Purpose and Benefits
Model management within Hybrid Manager provides centralized governance and deployment capabilities for AI models running on your Kubernetes infrastructure. This system enables organizations to maintain complete control over their AI capabilities while leveraging enterprise-grade Model Serving infrastructure.
The integration addresses critical requirements for organizations deploying AI at scale: model governance through approved registries, scalable inference serving with GPU acceleration, and unified management through Hybrid Manager's control plane. By running models within your controlled infrastructure, you maintain data sovereignty while accessing state-of-the-art AI capabilities.
Core Concepts
Model Library
The Model Library serves as your centralized governance system for AI model images. Operating within Hybrid Manager's Asset Library infrastructure, it provides a curated view of validated models ready for production deployment.

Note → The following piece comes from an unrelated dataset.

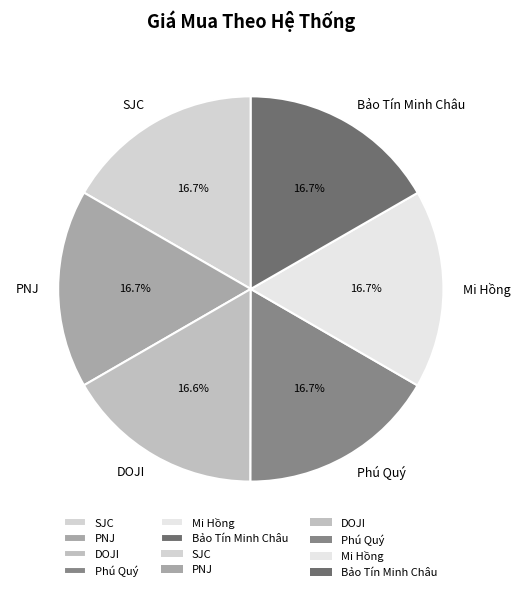

True or false: Mi Hồng accounts for 11% of the total.

False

The library implements multi-stage governance:
- Automated synchronization from trusted container registries
- Security scanning and vulnerability assessment
- Approval workflows based on organizational policies
- Metadata management for versioning and documentation
Models in the library power all Agent Factory capabilities including Langflow flows, Pipeline Designer knowledge bases, and custom inference applications. Only models validated through the library's governance framework can reach production environments.
Model Serving
Model Serving transforms approved models into scalable inference endpoints using KServe within your Kubernetes clusters. This infrastructure provides production-grade model deployment with automatic scaling, health management, and resource optimization.

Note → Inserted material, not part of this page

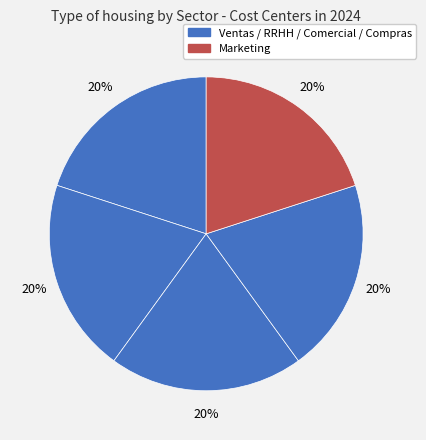

Count the number of slices in the pie.

5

Key serving capabilities include:
- InferenceService resources that define deployed model endpoints
- ServingRuntime configurations optimized for different model frameworks
- GPU allocation and scheduling for high-performance inference — see GPU recommendations
- Internal and external endpoint access with authentication
Management Interface
Hybrid Manager provides unified management through its web console, abstracting Kubernetes complexity while maintaining full configurability. The interface enables:
- Visual workflows for model deployment from library to serving
- Resource allocation and scaling configuration
- Monitoring dashboards for inference metrics and GPU utilization
- Access control and endpoint management
Implementation Workflow
Model Registration
Organizations begin by configuring repository connections to trusted model sources. The Model Library synchronizes with external registries based on defined rules, automatically discovering and validating new model versions.
External Registry → Repository Rules → Security Scanning → Model Library
Repository rules determine which models enter your environment, implementing organizational policies at the point of ingestion. This automated approach reduces manual overhead while maintaining governance standards.
Model Deployment
Validated models deploy through guided workflows that configure serving infrastructure:
- Model Selection: Browse available models in the library with metadata including version, performance characteristics, and resource requirements
- Runtime Configuration: Select or create ServingRuntimes optimized for the model framework (vLLM, TensorRT-LLM, custom)
- Resource Allocation: Define GPU, memory, and CPU requirements based on expected workload
- Endpoint Configuration: Set up internal cluster access or external API endpoints with authentication (see Access KServe endpoints)
The system creates InferenceService resources that KServe manages, handling pod scheduling, health monitoring, and traffic routing automatically.
Operational Management
Deployed models operate under continuous monitoring with automatic scaling based on demand. Hybrid Manager provides visibility through:
- Real-time inference metrics including latency and throughput
- GPU utilization tracking for resource optimization
- Error rates and health status for proactive maintenance
- Cost analysis based on resource consumption
Using deployed models
Once a model cluster is running, there are three ways to consume it.
From applications
Applications call deployed model endpoints directly via KServe InferenceServices. Each endpoint exposes a standard OpenAI-compatible REST API for chat completions, embeddings, or other inference tasks.
From AIDB (SQL patterns)
AIDB lets you call models from SQL, making them available directly inside Postgres — useful for embedding pipelines or enabling in-database inference.
Hybrid Manager specifics
When models are deployed through Hybrid Manager:
- Service URLs. Each model is exposed as an internal KServe endpoint within your HM project. The URL is visible in the Model Library or the Model Serving details page.
- Authentication. Endpoints are protected by the platform. Applications running inside the same project can reach them directly. For external access, configure authentication using the HM ingress and project-scoped credentials.
- Observability. Requests and logs flow into HM observability, giving you usage metrics, latency, and error tracking.